Dive Brief:
- One of the administrative divisions of South Shore Hospital (Boston) is paying $1.8 million in civil penalties after state and federal investigators found the organization guilty of an illegal kickback scheme. The suit alleged that the South Shore division paid doctors to refer patients to services within the hospital's healthcare network. The group, South Shore Physician Hospital Organization, which does contracting and administrative work for South Shore Hospital and its affiliated doctors, denies wrongdoing.
- The kickbacks included 103 payouts to 33 physician groups over nine years ending in 2010, according to authorities.

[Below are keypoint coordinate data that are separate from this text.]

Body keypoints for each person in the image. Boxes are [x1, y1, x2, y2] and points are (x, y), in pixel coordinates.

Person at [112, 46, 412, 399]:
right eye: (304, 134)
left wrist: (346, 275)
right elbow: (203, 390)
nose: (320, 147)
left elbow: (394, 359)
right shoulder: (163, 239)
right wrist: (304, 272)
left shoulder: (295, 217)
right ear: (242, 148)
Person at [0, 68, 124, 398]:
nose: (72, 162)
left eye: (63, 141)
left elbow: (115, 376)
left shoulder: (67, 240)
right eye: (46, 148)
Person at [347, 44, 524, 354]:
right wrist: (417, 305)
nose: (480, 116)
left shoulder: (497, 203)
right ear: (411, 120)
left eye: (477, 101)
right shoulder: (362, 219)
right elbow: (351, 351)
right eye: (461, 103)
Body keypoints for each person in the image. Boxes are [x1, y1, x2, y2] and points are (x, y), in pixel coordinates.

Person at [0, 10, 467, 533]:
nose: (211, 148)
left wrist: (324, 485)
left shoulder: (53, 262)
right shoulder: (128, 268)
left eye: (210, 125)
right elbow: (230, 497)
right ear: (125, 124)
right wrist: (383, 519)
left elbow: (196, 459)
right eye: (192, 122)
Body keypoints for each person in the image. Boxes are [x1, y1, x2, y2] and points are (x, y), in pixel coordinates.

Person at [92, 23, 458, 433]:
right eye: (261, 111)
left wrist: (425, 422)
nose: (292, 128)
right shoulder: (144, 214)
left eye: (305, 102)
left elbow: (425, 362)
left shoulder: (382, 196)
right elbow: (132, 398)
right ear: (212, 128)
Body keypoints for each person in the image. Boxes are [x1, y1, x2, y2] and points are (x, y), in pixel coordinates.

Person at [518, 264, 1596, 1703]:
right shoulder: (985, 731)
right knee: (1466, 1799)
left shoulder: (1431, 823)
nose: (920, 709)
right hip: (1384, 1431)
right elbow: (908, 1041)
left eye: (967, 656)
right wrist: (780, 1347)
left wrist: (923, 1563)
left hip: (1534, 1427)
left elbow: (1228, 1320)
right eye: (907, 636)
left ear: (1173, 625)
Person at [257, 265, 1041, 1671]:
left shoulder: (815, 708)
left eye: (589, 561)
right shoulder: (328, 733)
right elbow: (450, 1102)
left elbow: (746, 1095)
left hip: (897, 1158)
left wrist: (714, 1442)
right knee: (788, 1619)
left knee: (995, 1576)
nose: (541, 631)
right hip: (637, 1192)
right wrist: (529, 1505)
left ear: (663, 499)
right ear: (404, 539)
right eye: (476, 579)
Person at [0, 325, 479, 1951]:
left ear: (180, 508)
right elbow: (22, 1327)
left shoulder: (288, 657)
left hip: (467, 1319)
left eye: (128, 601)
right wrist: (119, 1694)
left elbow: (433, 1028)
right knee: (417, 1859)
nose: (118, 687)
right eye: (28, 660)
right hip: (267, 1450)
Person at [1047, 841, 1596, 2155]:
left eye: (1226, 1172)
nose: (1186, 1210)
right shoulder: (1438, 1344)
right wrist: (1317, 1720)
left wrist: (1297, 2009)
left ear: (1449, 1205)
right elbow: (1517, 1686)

- However, Matthew Whalen, the executive director of South Shore Physician Hospital Organization, said patients benefited from the program by gaining access to high-quality physicians.
Dive Insight:
While Whalen may be on point in his statements that patients benefited from seeing physicians within the Shore Physician Hospital Organization, whether patients received excellent care is not the issue in question here. The concern is that independent physicians groups affiliated with South Shore Hospital received cash incentives for keeping treatments within South Shore’s system, illegal under Stark. But since the executive director brings it up, it's hard to say to what extent physicians may have been motivated for profit to care for the self-referred patients.
The case raises questions of whether doctors were working to pad their wallets or provide the best possible care for patients, analysts said.
"Beyond that the fact that it is illegal, it is clearly unethical," said Dr. Ashish Jha, a professor at Harvard School of Public Health. "We want doctors making choices based on what's best for the patient, not based on the physician's own financial well-being."